Home again

To come back to that place where I am here. I am always here but that ‘here’ may be a different place. So now ‘here’ is back home again. A shift – just as going away is a change in the first place. A different pace to go with the new and old scenery.

Our time away was pleasant. We got some social contact which I feel is sadly lacking in my day to day life. My life is busy and there is always something going on but I often feel isolated. One could say that it is the place we live that is isolated but for myself I know it is not a matter of where I live but of the life I have created for myself. I have also chosen a partner that shares and supports the tendency to create isolation.

We had time with just the three of us – PM, LB and I. We wandered around, we hung out at the park, and we went for many walks together. My sister’s dog is older and a great walking dog for kids. PM was always holding the leash while we were out. At first Bessie was more snappy with the kids and less likely to listen to them or take them seriously (it had to be myself or my sister Pamela to convince the dog that we were going out for a walk). Her tolerance for the kids expanded greatly and she got quite used to running ahead with PM instead of waiting for me to walk with her. She likes us even though we bring some exasperating energy into her life. If the kids really pissed her off she would let them know with snaps or little growls. If they persisted she persisted as well but was never hurtful to them. Nice to see the kids connecting with the dogs on our trip as well (my 3 sisters all have dogs – all very different of course).

There were also times where I wasn’t needed as a mother. A big change for me. Time to just hang out if I so pleased with no pressing demands. The kids would hang out upstairs in Pamela’s office for a while if it was ok with her. They were content to watch the fire station across the street. They went to the park a couple of times without me. At the cottage they had more folks to play with. They still liked to have me there and wanted to be close but were wandering further away at the same time.

My birthday was celebrated again. They (family) acknowledged they had the birthday cake for themselves (I don’t eat cakes) but then they created a cake just for me. They set up a series of clues which I followed around (with the help of PM – he really liked that) and it ended up on the deck with a big cake with ‘Happy 40th Birthday Shera’ written on it with 40 candles made out of a foam type material stuck onto the paper. Inside the big cake was PM who broke through the paper to ‘jump’ out at me – my children, my treasures. LB was not comfortable to be in the cake but she was a part of it as well. I feel (felt) very blessed and lucky.

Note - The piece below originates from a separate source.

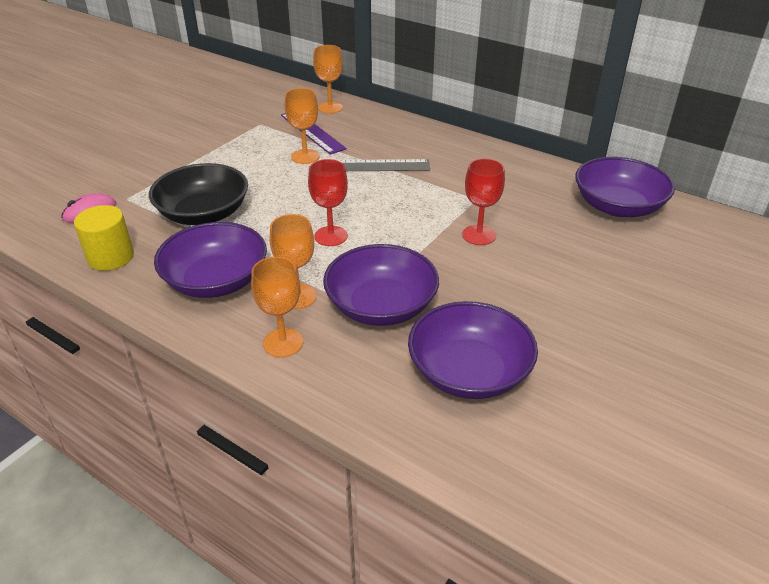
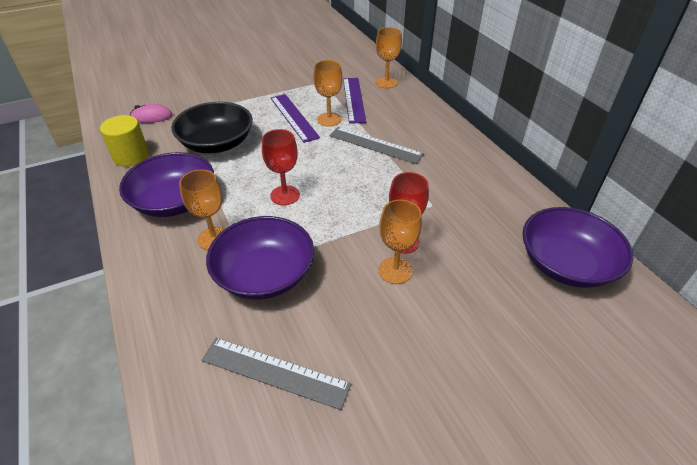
camera: 30 degrees right, 5 degrees up
(264, 165) = (294, 117): none -> purple ruler
(283, 343) = (168, 274): orange goblet -> orange goblet (395, 270)
(469, 372) = (275, 372): purple bowl -> grey ruler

Lessons along the way are a given and talks both deep and involved and more casual bring ideas and instigate more thoughts and shifts. Events that transpired showed me some aspects of myself and how others are affected when I try to push to have things go ‘my way’ or the way I think they should.

So we are home again with lots to do and a change of pace from being away. The kids are excited to see their dad and to be home and to get back into their life here again. Like many of us – it works for us to get away and it’s nice to come back home again. For Thomas it works to have some time with peace and quiet to himself and it works to have his family back home again as well.